Cederman, Gleditsch and Buhaug offer a theoretical approach that highlights ethno-nationalism and how the relationship between group identities and inequalities are fundamental for how successful mobilization can resort to violence.
Previous research has highlighted grievances as a key motivation for political violence, while contemporary research on civil war has largely dismissed grievances as irrelevant, emphasizing instead the role of opportunities.
This book shows that the alleged non-results for grievances in previous research stemmed primarily from atheoretical measures, typically based on individual data. The authors develop new indicators of political and economic exclusion at the group level, and show that these exert strong effects on the risk of civil war.
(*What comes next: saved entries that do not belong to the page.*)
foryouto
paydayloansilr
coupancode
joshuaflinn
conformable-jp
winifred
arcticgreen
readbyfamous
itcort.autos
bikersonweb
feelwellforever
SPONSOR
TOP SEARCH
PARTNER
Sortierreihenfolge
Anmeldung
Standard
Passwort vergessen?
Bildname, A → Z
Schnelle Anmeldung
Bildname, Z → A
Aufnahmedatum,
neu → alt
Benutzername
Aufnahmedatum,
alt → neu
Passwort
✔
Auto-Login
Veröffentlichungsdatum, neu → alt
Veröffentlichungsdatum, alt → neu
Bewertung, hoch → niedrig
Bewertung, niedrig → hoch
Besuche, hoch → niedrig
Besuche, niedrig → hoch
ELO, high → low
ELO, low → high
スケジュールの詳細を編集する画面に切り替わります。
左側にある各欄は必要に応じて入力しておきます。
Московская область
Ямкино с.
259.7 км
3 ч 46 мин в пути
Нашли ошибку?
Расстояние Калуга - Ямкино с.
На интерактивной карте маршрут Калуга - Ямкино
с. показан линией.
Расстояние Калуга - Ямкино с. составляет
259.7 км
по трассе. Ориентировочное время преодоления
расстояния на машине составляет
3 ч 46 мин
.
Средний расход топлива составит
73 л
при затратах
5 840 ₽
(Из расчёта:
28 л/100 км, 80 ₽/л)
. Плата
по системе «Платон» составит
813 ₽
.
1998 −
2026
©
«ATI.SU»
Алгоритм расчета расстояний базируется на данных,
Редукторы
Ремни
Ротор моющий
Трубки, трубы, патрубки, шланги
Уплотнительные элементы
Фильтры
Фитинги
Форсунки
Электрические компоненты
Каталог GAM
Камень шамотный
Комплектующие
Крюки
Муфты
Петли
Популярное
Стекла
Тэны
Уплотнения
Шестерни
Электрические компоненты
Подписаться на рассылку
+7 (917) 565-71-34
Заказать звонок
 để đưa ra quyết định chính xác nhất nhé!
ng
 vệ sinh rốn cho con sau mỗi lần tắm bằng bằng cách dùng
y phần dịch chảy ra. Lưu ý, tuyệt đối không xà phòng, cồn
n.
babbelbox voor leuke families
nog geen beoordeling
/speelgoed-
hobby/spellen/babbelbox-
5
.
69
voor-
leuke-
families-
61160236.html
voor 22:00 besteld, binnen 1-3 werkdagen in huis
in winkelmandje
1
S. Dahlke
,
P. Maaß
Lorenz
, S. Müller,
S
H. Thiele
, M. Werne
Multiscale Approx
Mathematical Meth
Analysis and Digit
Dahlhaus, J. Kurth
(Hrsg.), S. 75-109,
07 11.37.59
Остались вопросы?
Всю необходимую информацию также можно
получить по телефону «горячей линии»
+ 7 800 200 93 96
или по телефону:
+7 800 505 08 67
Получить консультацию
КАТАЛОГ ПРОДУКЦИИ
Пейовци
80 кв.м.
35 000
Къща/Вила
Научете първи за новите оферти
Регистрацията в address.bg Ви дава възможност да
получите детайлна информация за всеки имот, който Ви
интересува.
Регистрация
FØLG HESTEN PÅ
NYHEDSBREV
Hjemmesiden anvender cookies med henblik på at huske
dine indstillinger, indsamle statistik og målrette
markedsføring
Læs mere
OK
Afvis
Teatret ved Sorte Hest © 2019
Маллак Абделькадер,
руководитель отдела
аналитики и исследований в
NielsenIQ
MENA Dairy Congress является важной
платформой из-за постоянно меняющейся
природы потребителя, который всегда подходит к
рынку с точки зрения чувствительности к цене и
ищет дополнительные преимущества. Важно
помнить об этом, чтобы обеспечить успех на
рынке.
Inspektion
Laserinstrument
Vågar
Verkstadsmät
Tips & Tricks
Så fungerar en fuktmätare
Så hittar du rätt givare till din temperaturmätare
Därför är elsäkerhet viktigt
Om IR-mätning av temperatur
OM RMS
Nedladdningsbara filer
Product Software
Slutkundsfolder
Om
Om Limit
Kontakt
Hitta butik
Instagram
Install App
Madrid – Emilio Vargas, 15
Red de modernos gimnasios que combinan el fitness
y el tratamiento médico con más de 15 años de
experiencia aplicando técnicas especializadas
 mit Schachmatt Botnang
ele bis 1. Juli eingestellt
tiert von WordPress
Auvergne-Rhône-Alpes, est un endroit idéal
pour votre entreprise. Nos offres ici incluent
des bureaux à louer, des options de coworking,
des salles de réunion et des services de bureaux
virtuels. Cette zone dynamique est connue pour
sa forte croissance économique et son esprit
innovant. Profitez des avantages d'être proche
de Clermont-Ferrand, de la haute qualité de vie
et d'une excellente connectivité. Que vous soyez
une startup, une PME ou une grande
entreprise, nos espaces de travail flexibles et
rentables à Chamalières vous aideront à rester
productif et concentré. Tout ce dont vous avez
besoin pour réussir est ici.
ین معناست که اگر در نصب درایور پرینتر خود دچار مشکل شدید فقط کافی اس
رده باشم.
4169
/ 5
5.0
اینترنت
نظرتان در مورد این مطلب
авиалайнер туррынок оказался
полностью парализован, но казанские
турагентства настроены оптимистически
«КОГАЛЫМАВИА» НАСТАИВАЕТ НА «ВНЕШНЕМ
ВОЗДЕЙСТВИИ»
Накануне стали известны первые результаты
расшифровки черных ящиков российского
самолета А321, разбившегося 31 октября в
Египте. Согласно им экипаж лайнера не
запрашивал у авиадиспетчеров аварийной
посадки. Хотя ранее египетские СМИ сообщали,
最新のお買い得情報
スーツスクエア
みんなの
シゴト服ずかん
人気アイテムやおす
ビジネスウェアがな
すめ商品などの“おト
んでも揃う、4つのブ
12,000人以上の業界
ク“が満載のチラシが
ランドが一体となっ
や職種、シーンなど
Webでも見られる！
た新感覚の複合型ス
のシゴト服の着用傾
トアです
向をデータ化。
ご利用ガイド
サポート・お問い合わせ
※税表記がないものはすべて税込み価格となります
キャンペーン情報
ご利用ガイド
They provide new analyses of the effects of transnational ethnic links and the duration of civil wars, and extended case discussions illustrating causal mechanisms.
The authors share the award with Kevin Avruch’s 2012 book Context and pretext in conflict resolution: conflict, identity, power and practice. The Conflict Research Society is an interdisciplinary forum linking professionals and academics concerned with co-operation and conflict and provides a meeting point for sharing their work. Last year's CRS Book of the Year Award was given jointly to Steven Pinker for The Better Angels of Our Nature: The Decline of Violence in History and its Causes, and Joshua Goldstein for Winning the War on War: The Decline of Armed Conflict Worldwide.
About the authors
Lars-Erik Cederman is Professor of International Conflict Research at the Center for Comparative and International Studies at ETH Zürich. He is also an upcoming PRIO Global Fellow. Kristian Skrede Gleditsch is Professor in the Department of Government, Univerity of Essex, and a Research Associate at PRIO. Halvard Buhaug is a Research Director and Research Professor at PRIO, and a Professor of Political Science at the Norwegian University of Science and Technology (NTNU).